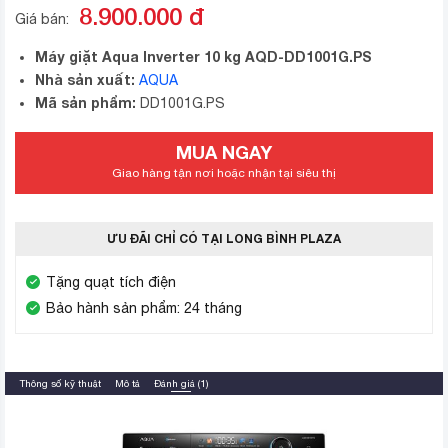
8.900.000
đ
Giá bán:
Máy giặt Aqua Inverter 10 kg AQD-DD1001G.PS
Nhà sản xuất:
AQUA
Mã sản phẩm:
DD1001G.PS
MUA NGAY
Giao hàng tận nơi hoặc nhận tại siêu thị
ƯU ĐÃI CHỈ CÓ TẠI LONG BÌNH PLAZA
Tặng quạt tích điện
Bảo hành sản phẩm: 24 tháng
Thông số kỹ thuật
Mô tả
Đánh giá (1)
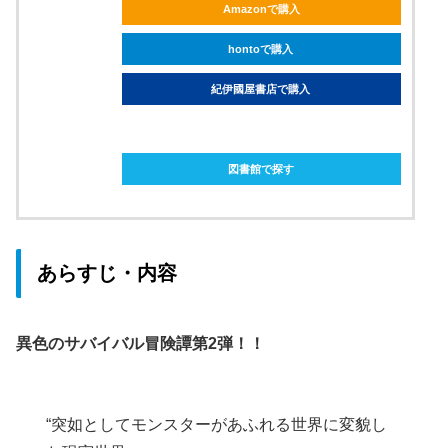
Amazonで購入
hontoで購入
紀伊國屋書店で購入
ebookjapanで購入
図書館で探す
あらすじ・内容
異色のサバイバル冒険譚第2弾！！
“突如としてモンスターがあふれる世界に変貌し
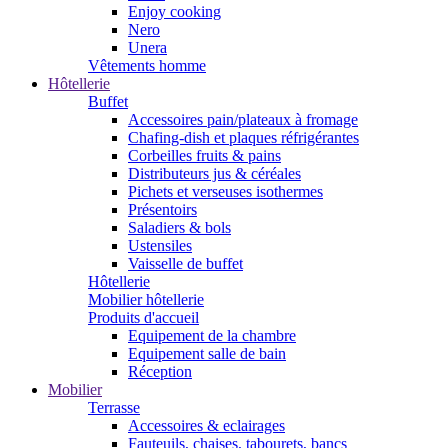
Enjoy cooking
Nero
Unera
Vêtements homme
Hôtellerie
Buffet
Accessoires pain/plateaux à fromage
Chafing-dish et plaques réfrigérantes
Corbeilles fruits & pains
Distributeurs jus & céréales
Pichets et verseuses isothermes
Présentoirs
Saladiers & bols
Ustensiles
Vaisselle de buffet
Hôtellerie
Mobilier hôtellerie
Produits d'accueil
Equipement de la chambre
Equipement salle de bain
Réception
Mobilier
Terrasse
Accessoires & eclairages
Fauteuils, chaises, tabourets, bancs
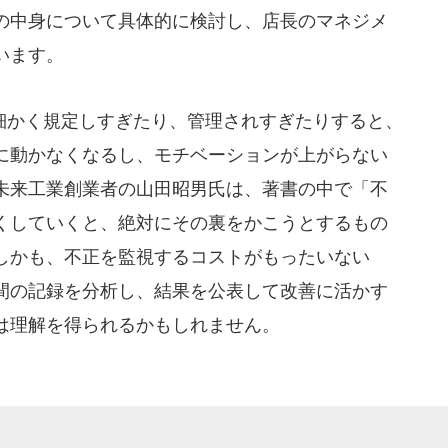
の中身について具体的に検討し、店長のマネジメ
います。
かく規定しすぎたり、管理されすぎたりすると、
に動かなくなるし、モチベーションが上がらない
未来工業創業者の山田昭男氏は、著書の中で「不
くしていくと、絶対にその裏をかこうとするもの
しかも、不正を監視するコストがもったいない
間の記録を分析し、結果を公表して改善に活かす
は理解を得られるかもしれません。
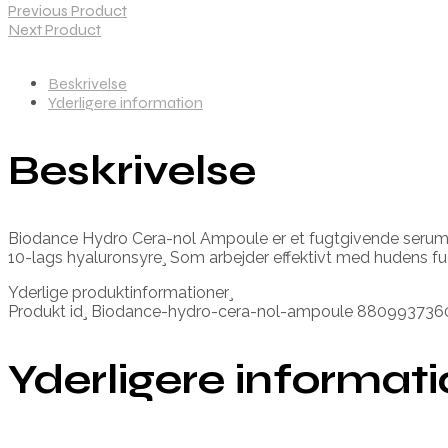
Previous Product
Next Product
Beskrivelse
Yderligere information
Beskrivelse
Biodance Hydro Cera-nol Ampoule er et fugtgivende serum
10-lags hyaluronsyre¸ Som arbejder effektivt med hudens f
Yderlige produktinformationer¸
Produkt id¸ Biodance-hydro-cera-nol-ampoule 88099373
Yderligere informat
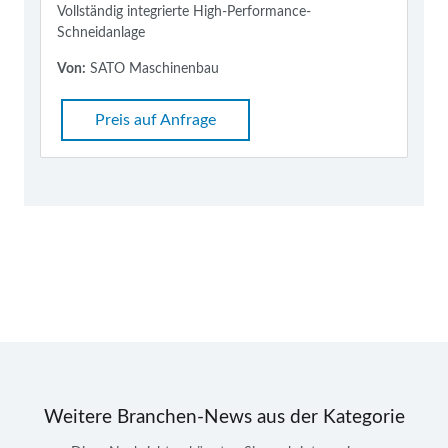
Vollständig integrierte High-Performance-
Schneidanlage
Von:
SATO Maschinenbau
Preis auf Anfrage
Weitere Branchen-News aus der Kategorie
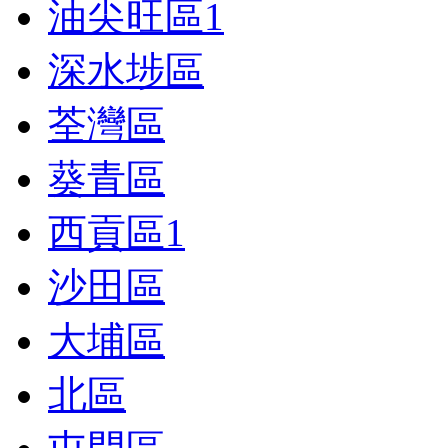
油尖旺區
1
深水埗區
荃灣區
葵青區
西貢區
1
沙田區
大埔區
北區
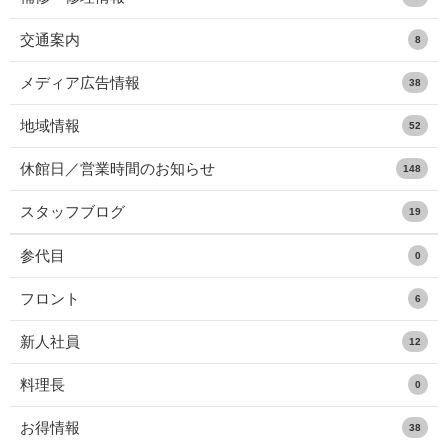
交通案内
8
メディア広告情報
38
地域情報
52
休館日／営業時間のお知らせ
148
スタッフブログ
19
参代目
0
フロント
6
新人社員
12
料理長
0
お得情報
38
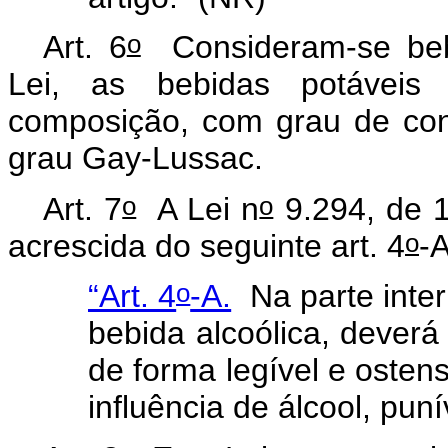
o
Art. 6
Consideram-se bebid
Lei, as bebidas potávei
composição, com grau de con
grau Gay-Lussac.
o
o
Art. 7
A Lei n
9.294, de 1
o
acrescida do seguinte art. 4
-
o
“Art. 4
-A.
Na parte inter
bebida alcoólica, deverá 
de forma legível e ostens
influência de álcool, pu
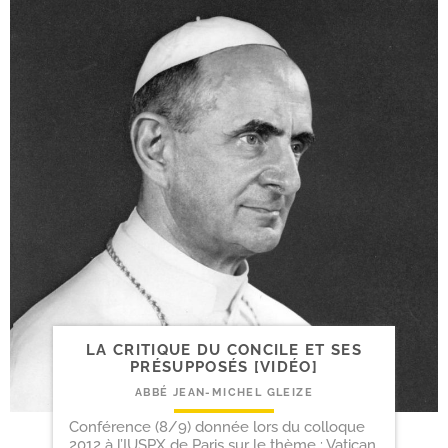
LA CRITIQUE DU CONCILE ET SES
PRÉSUPPOSÉS [VIDÉO]
ABBÉ JEAN-MICHEL GLEIZE
Conférence (8/9) donnée lors du colloque
2012 à l’IUSPX de Paris sur le thème : Vatican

* About this task *
Read through the entries and copy every line that includes "phẩm".

* Answer to this problem *
Mã sản phẩm:
Bảo hành sản phẩm: 24 tháng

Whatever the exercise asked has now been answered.